Friday, May 24, 2013

Dealing with an embarrassment of riches

Pretzel dollars:  Our family gotta lotta dough!
We've had a bit more money floating around than usual lately, thanks to years of frugality that led to paying off our mortgage in February.  Before February, we'd been throwing all our extra money either at children or at the house . . . and now we have all that extra money to throw.  Where are we going to throw it?

First, there's the boring but useful answer:  for the first time ever, we're now maxing out our 401K and 403b retirement plans.  My husband's retirement funds had a -- shall we say? -- late start in life, so at age 60, he's still got a lot of space there for more padding.

Related to that, there's the charity answer.  In addition to gearing up for my annual summer give, we've started looking seriously into Donor Advised Funds (specifically, Vanguard Charitable).  The money that we put into this retirement-esque account will eventually go to charities of our choosing -- for me, that's a crucial part of the way I want to spend my money, so it makes sense to do this.  My thinking is this:  if I want to sock away a bunch of money for financial independence, but I want to do it without feeling like a greedy, selfish hoarder, I'd better make sure that I'm saving money for the greater good as well as for myself.  This fund will give me a tax-free way to save even more than the Four-Oh-Something max allowed for retirement, and at the same time, it will ensure that I have money set aside in my retirement days for those charities that I want to support.

There's the deferred maintenance answer.  Things that have gone un-fixed in the home, well, it's about time to fix them.  We'll invest in paint for shabby walls -- especially for those rooms where the boys don't go often, so they can't undo our work quickly.  We'll redo the kitchen floor, where the linoleum was old and cracked when we moved in 17 years ago, and where time hasn't magically healed things in the meanwhile.   (I'm thinking wood, not linoleum, by the way).  We'll splurge to pay a pro to "re-ceramic" the hideous salmon-colored bathtub in the otherwise white-and-black bathroom.  And so on.  It should be fun to work with boys on these projects this summer -- I'm looking forward to teaching them some more home maintenance skills.
As an aside, one of the financial moves we very seriously considered was, literally, to move: we've checked out a bunch of smaller homes near us.  After lots of searching and eventually finding the perfect place, we decided we want to wait for perfection until after the kids have moved out.  The problem with a smaller house is that there's not as much space there, we discovered.  Go figure!
There are also kid expenses on the horizon.  X-son will come from Haiti with his own hefty price tag, courtesy of a dizzying array of paperwork and governmental oversight.  We've already saved up a bunch for the education of J-son and N-son, and that ought to be more than enough to launch them into technical schools and eventual independence.  But K-daughter (who is not legally our daughter) has been financing her own college education, and there's a chance she'll wind up taking out $20K in loans.  Should we try to help her pay those back when she graduates?

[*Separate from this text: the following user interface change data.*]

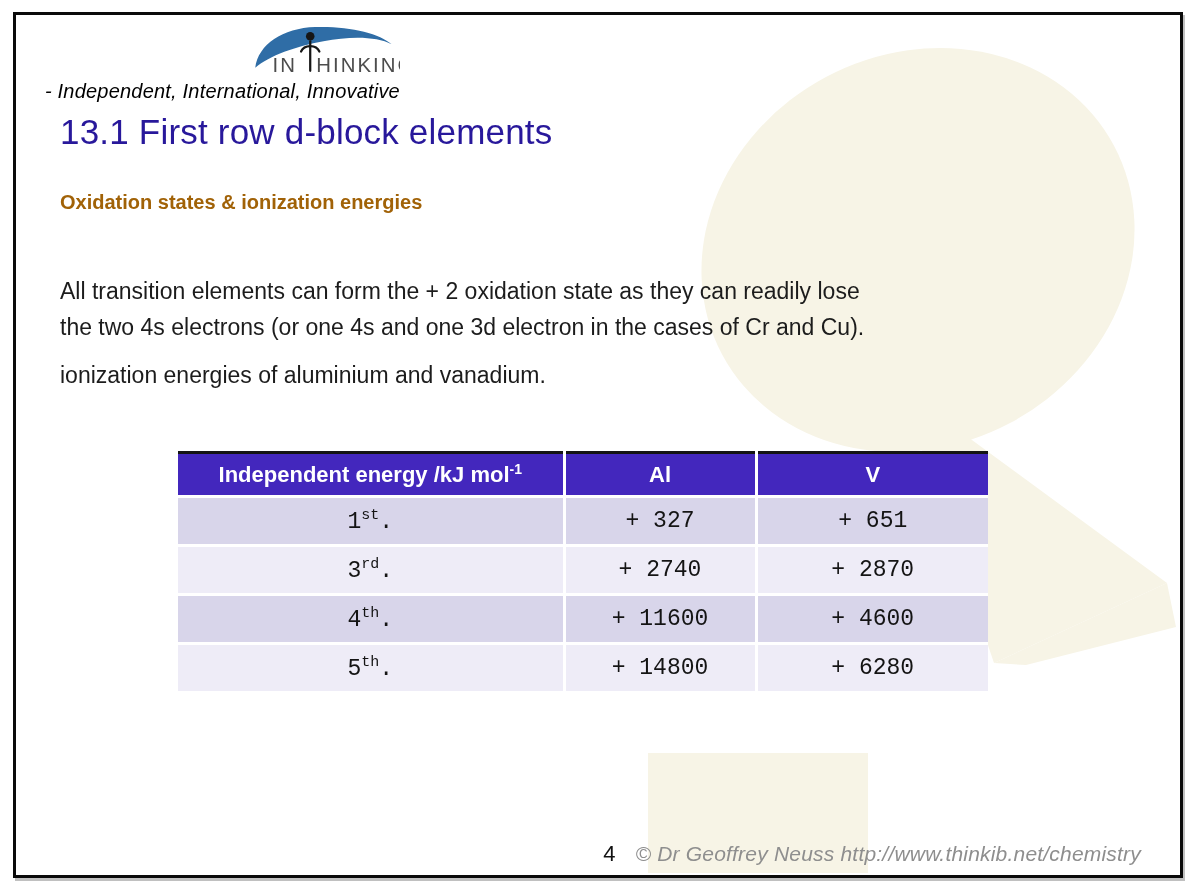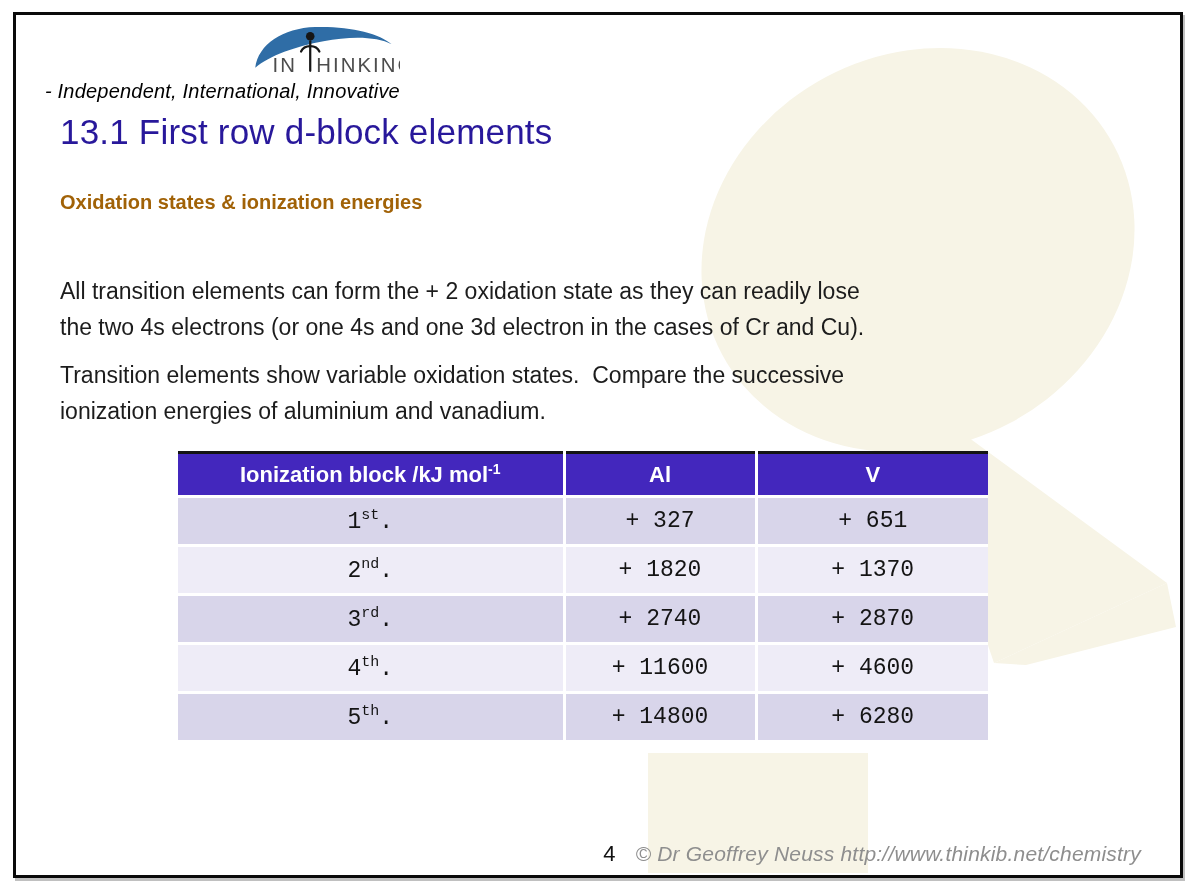--- a/index.html
+++ b/index.html
@@ -89,48 +89,42 @@
   </div>
 
   <h1 class="title">13.1 First row d-block elements</h1>
   <h2 class="subtitle">Oxidation states &amp; ionization energies</h2>
 
   <div class="bodytext para1">
     <div class="line">All transition elements can form the + 2 oxidation state as they can readily lose</div>
     <div class="line">the two 4s electrons (or one 4s and one 3d electron in the cases of Cr and Cu).</div>
   </div>
   <div class="bodytext para2">
-    <div class="line">Transition elements show variable oxidation states.  Compare the successive</div>
     <div class="line">ionization energies of aluminium and vanadium.</div>
   </div>
 
   <div class="table-wrap">
     <table class="ie-table">
       <colgroup>
           <col class="col-ord">
           <col class="col-al">
           <col class="col-v">
         </colgroup>
       <thead>
         <tr>
-          <th><span>Ionization block /kJ mol</span><sup>-1</sup></th>
+          <th><span>Independent energy /kJ mol</span><sup>-1</sup></th>
           <th>Al</th>
           <th>V</th>
         </tr>
       </thead>
       <tbody>
         <tr>
           <td><span>1</span><sup>st</sup><span>.</span></td>
           <td>+ 327</td>
           <td>+ 651</td>
-        </tr>
-        <tr>
-          <td><span>2</span><sup>nd</sup><span>.</span></td>
-          <td>+ 1820</td>
-          <td>+ 1370</td>
         </tr>
         <tr>
           <td><span>3</span><sup>rd</sup><span>.</span></td>
           <td>+ 2740</td>
           <td>+ 2870</td>
         </tr>
         <tr>
           <td><span>4</span><sup>th</sup><span>.</span></td>
           <td>+ 11600</td>
           <td>+ 4600</td>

Yes, it's true, there's no shortage of ways to spend money.

The phrase -- "embarrassment of riches" -- is a curious one.  It does make frugality seem all the weirder and less socially explainable.    That might be part of the reason I feel drawn to charity.  It's also true that the money makes me feel like my house is shabbier (more embarrassingly so) than I ought to leave it; and it makes me reluctant to consign my own children (legal or otherwise) to a life of debt.

But notice that none of these options for spending this embarrassment of wealth includes fast food, malls, or pricey clothes.  The day-to-day aspects of our life really aren't about to change anytime soon.  No, we might have lost our mortgage, but I haven't lost my mind.